Allocating and Deallocating Memory

Allocating memory in other languages

The C language provides a built-in mechanism for allocating memory at run time. You call the malloc() function, telling it how many bytes you want. It allocates the memory and returns a pointer to it, which is NULL if the requested memory is not available.

When you no longer need that chunk of memory, you deallocate it by passing the pointer to the free() function. The memory management system magically remembers how big that chunk is, and reclaims the memory (potentially for further allocations later).

Similar facilities are available in other languages such as C++ and Pascal. This scheme is so convenient that it is commonplace to allocate memory dynamically whenever you need to store a character string, instead of using an array with a hard-coded size.

Allocating memory in COBOL

Traditional COBOL does not allocate memory dynamically. Character strings and other objects generally have fixed lengths, hard-coded in WORKING-STORAGE.

Some dialects of COBOL, including COBOL 370, provide special facilities for allocating and deallocating memory. CICS has special commands for this purpose as well.

Most of JOCKEY was written in COBOL II, where no such facility is available. Instead, JOCKEY uses some Assembler routines, which are wrappers for GETMAIN and FREEMAIN macros. However, these routines incur a fair amount of overhead. They are also cumbersome to use because you must tell the FREEMAIN wrapper how many bytes to free.
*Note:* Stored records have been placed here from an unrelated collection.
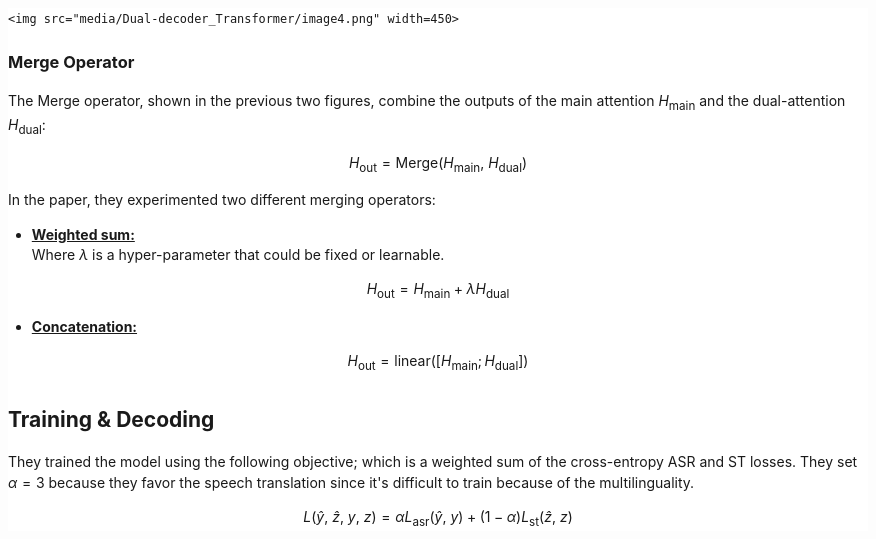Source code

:     <img src="media/Dual-decoder_Transformer/image4.png" width=450>
</div>

### Merge Operator

The Merge operator, shown in the previous two figures, combine the
outputs of the main attention $H_{\text{main}}$ and the dual-attention
$H_{\text{dual}}$:

$$H_{\text{out}} = \text{Merge}\left( H_{\text{main}},\ H_{\text{dual}} \right)$$

In the paper, they experimented two different merging operators:

-   <u><strong>Weighted sum:</strong></u>\
    Where $\lambda$ is a hyper-parameter that could be fixed or
    learnable.

$$H_{\text{out}} = H_{\text{main}} + \lambda H_{\text{dual}}$$

-   <u><strong>Concatenation:</strong></u>

$$H_{\text{out}} = \text{linear}\left( \left\lbrack H_{\text{main}};H_{\text{dual}} \right\rbrack \right)$$

Training & Decoding
-------------------

They trained the model using the following objective; which is a
weighted sum of the cross-entropy ASR and ST losses. They set
$\alpha = 3$ because they favor the speech translation since it's
difficult to train because of the multilinguality.

$$L\left( \widehat{y},\ \widehat{z},\ y,\ z \right) = \alpha L_{\text{asr}}\left( \widehat{y},\ y \right) + \left( 1 - \alpha \right)L_{\text{st}}\left( \widehat{z},\ z \right)$$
In part for these reasons, JOCKEY encapsulates these routines in the JK011 module, which manages pools of variously-sized pieces of memory.

Allocating multiple pieces at a time

When maintaining data structures, you generally juggle multiple instances of the same kind of object. One way to allocate them is to declare an array of those objects in WORKING-STORAGE. Whenever you need another instance, increment a subscript that keeps track of the number allocated. Naturally you must make sure you don't exceed the array size.

The JK011 routines extend this approach by allocating arrays dynamically as needed. For each memory pool opened by a call to MCBOPEN, JK011 maintains a linked list of arrays. When you call MCBITEM to allocate an individual item, MCBITEM allocates it from the current array. If the current array is already exhausted, MCBITEM allocates another array and adds it to the list.

This approach is a compromise between efficiency and flexibility. With only a few expensive calls to GETMAIN and FREEMAIN, the application can get as much memory as it needs, without declaring a single huge array in WORKING-STORAGE that will be mostly unused.

Deallocation

How you deallocate something depends on how you allocate it. If you allocate objects one at a time through a facility such as malloc() or GETMAIN, you can probably deallocate it through a matching facility such as free() or FREEMAIN.

Likewise if you allocate multiple objects at a time, you can deallocate multiple objects at a time. If you allocate from a WORKING-STORAGE table, you can reset your subscript. If you allocate from a memory pool created by MCBOPEN, you can call MCBCLEAR or MCBFREE.

Usually, though, you want to be able to deallocate one object at a time. Otherwise you can't remove nodes from your data structures without incurring a memory leak. The solution is to maintain a free list.